• 作業内容:
1 > 以下の司馬遼太郎作品一覧について、次の問いに答えよ。
(a) 『項羽と劉邦』は何巻で構成されているか。
(b) 『項羽と劉邦』で、天下が再び大乱の時代に突入するのは誰の死後か。
(c) 『義経』の時代欄には何と記されているか。
2 > 以下の司馬遼太郎作品一覧の続きを、途切れた箇所から書き進めよ。

司馬遼太郎

 私が読んだ司馬遼太郎の歴史小説作品の一覧です。

時代

作品名

主人公

あらすじ

私的短評

紀元前

項羽と劉邦

(上・中・下巻)

項羽

劉邦
秦の始皇帝の死後、天下は再び大乱の時代に突入する。その覇権を争った項羽と劉邦という二大英雄を通して、"人望"とは何かをきわめつくした物語。 中国からの農産物輸入は増加するばかり。そこで中国人の原型が知りたくて本書を読んだ。中国という国家の成り立ち、風土、物の考え方など大いに参考になった。

源平

義経

(上・下巻)

• データ抜粋:

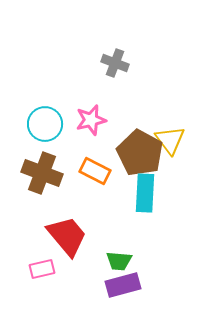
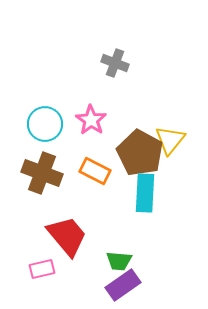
pink star: rotated 24 degrees counterclockwise
yellow triangle: rotated 16 degrees clockwise
purple rectangle: rotated 20 degrees counterclockwise
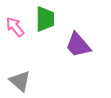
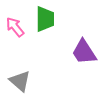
purple trapezoid: moved 6 px right, 7 px down; rotated 8 degrees clockwise
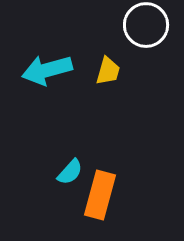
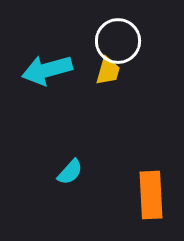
white circle: moved 28 px left, 16 px down
orange rectangle: moved 51 px right; rotated 18 degrees counterclockwise
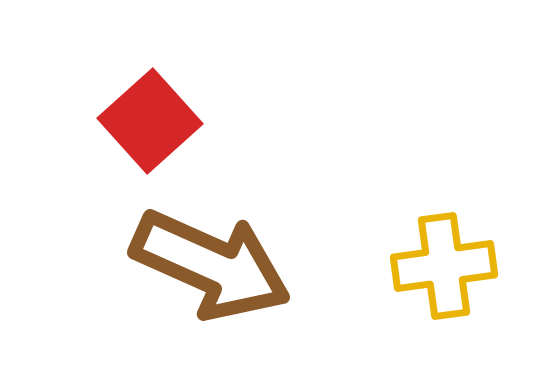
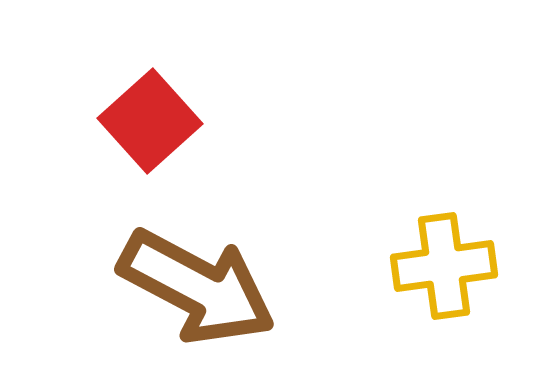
brown arrow: moved 14 px left, 22 px down; rotated 4 degrees clockwise
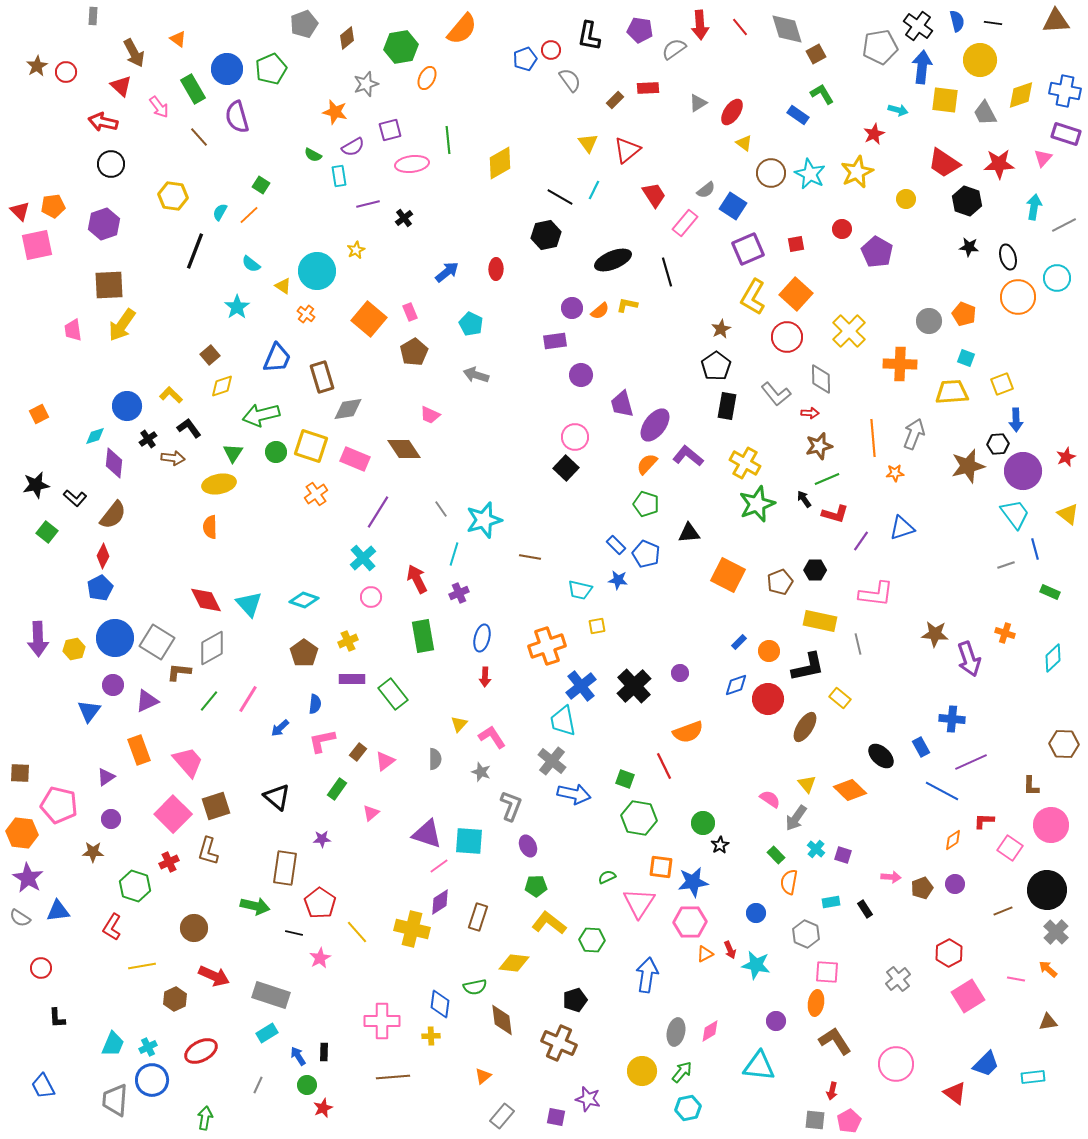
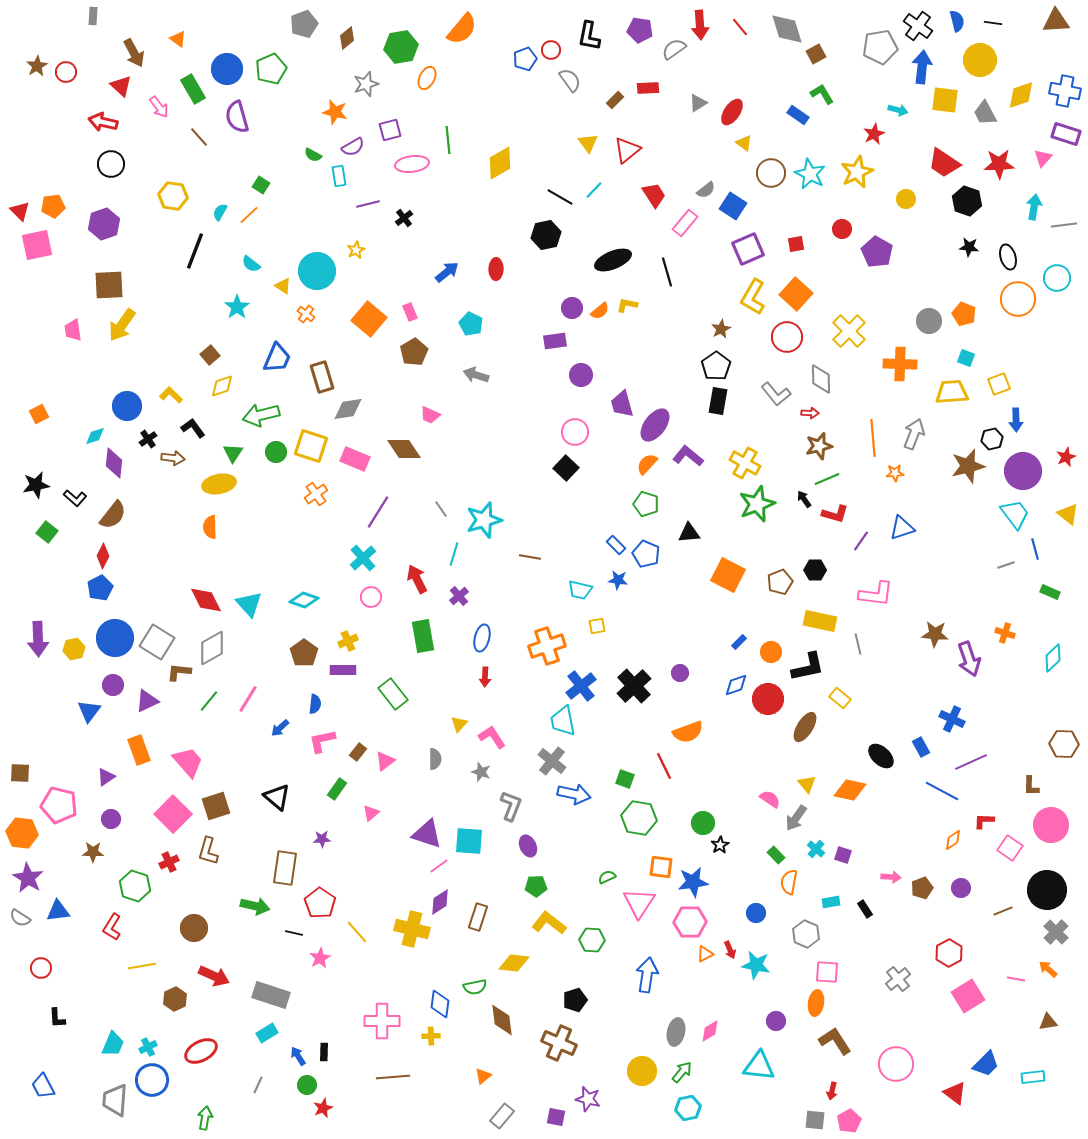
cyan line at (594, 190): rotated 18 degrees clockwise
gray line at (1064, 225): rotated 20 degrees clockwise
orange circle at (1018, 297): moved 2 px down
yellow square at (1002, 384): moved 3 px left
black rectangle at (727, 406): moved 9 px left, 5 px up
black L-shape at (189, 428): moved 4 px right
pink circle at (575, 437): moved 5 px up
black hexagon at (998, 444): moved 6 px left, 5 px up; rotated 10 degrees counterclockwise
purple cross at (459, 593): moved 3 px down; rotated 18 degrees counterclockwise
orange circle at (769, 651): moved 2 px right, 1 px down
purple rectangle at (352, 679): moved 9 px left, 9 px up
blue cross at (952, 719): rotated 20 degrees clockwise
orange diamond at (850, 790): rotated 32 degrees counterclockwise
purple circle at (955, 884): moved 6 px right, 4 px down
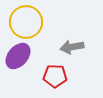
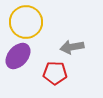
red pentagon: moved 3 px up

• 解答:
1 >
(a) 上・中・下巻の3巻
(b) 秦の始皇帝
(c) 源平

2 >
源義経
源氏の棟梁の子として生れ、源平合戦では輝かしい武功をたてたものの、兄頼朝から疎んじられ、非業の最期を遂げる判官義経の数奇な生涯。 軍事的才能にあふれながらも、政治的無知が災いした典型。日本の代表的悲劇のヒーロー。

戦国

安土桃山

江戸初期

箱根の坂

(上・中・下巻)

北条早雲
応仁の乱で荒れる京都で鞍作りをしていた伊勢新九郎(後の早雲)が、妹分の縁で駿河に下り、天性の智略で関東の覇王となる。 「環境が人を作る」という言葉を体現した人。元祖戦国大名。

国盗り物語

(全4巻)

斉藤道三

織田信長
油売りから美濃一国の大名となった「まむし」の道三とその娘婿であり天下統一の寸前に本能寺の変で明智光秀に討たれた信長の戦国絵巻。 下剋上の本質、天下統一への信長の独創性、そしてその裏にある狂気。本能寺の変は起こるべくして起きた・・・。

新史太閤記

(上・下巻)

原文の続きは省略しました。